YOUR ASSIGNMENT – In the data below, begin at the line with "(847) 490-9090" and stop after the line with "including the Medusa"; output those lines exactly and no pictures.

Source records

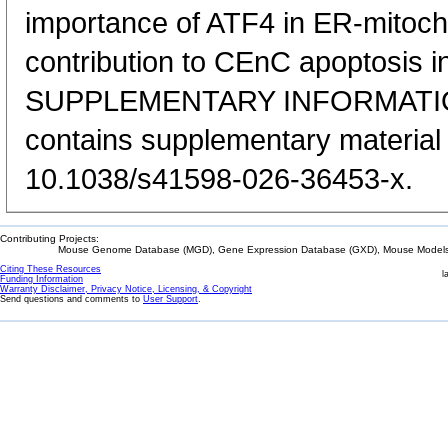
importance of ATF4 in ER-mitocho
contribution to CEnC apoptosis 
SUPPLEMENTARY INFORMATION:
contains supplementary material 
10.1038/s41598-026-36453-x.
Contributing Projects:
Mouse Genome Database (MGD), Gene Expression Database (GXD), Mouse Models 
Citing These Resources
l
Funding Information
Warranty Disclaimer, Privacy Notice, Licensing, & Copyright
Send questions and comments to
User Support
.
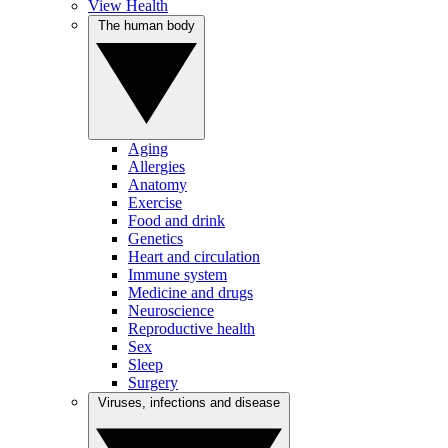
View Health
The human body
Aging
Allergies
Anatomy
Exercise
Food and drink
Genetics
Heart and circulation
Immune system
Medicine and drugs
Neuroscience
Reproductive health
Sex
Sleep
Surgery
Viruses, infections and disease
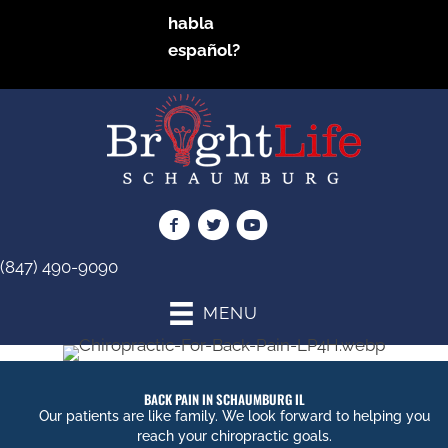
habla
español?
(847) 490-9090
MENU
BACK PAIN IN SCHAUMBURG IL
Our patients are like family. We look forward to helping you
reach your chiropractic goals.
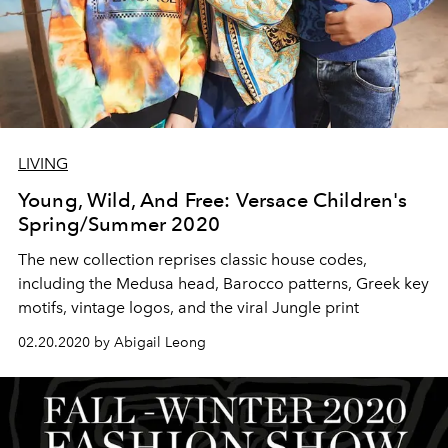
LIVING
Young, Wild, And Free: Versace Children's
Spring/Summer 2020
The new collection reprises classic house codes,
including the Medusa head, Barocco patterns, Greek key
motifs, vintage logos, and the viral Jungle print
02.20.2020 by Abigail Leong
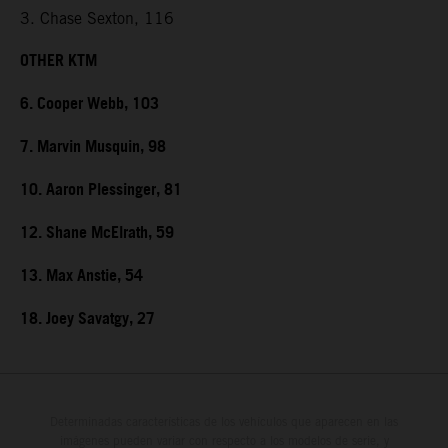
3. Chase Sexton, 116
OTHER KTM
6. Cooper Webb, 103
7. Marvin Musquin, 98
10. Aaron Plessinger, 81
12. Shane McElrath, 59
13. Max Anstie, 54
18. Joey Savatgy, 27
Determinadas características de los vehículos que aparecen en las
imágenes pueden variar con respecto a los modelos de serie, y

FINISHED EXERCISE –
(847) 490-9090
MENU
BACK PAIN IN SCHAUMBURG IL
Our patients are like family. We look forward to helping you
reach your chiropractic goals.
LIVING
Young, Wild, And Free: Versace Children's
Spring/Summer 2020
The new collection reprises classic house codes,
including the Medusa head, Barocco patterns, Greek key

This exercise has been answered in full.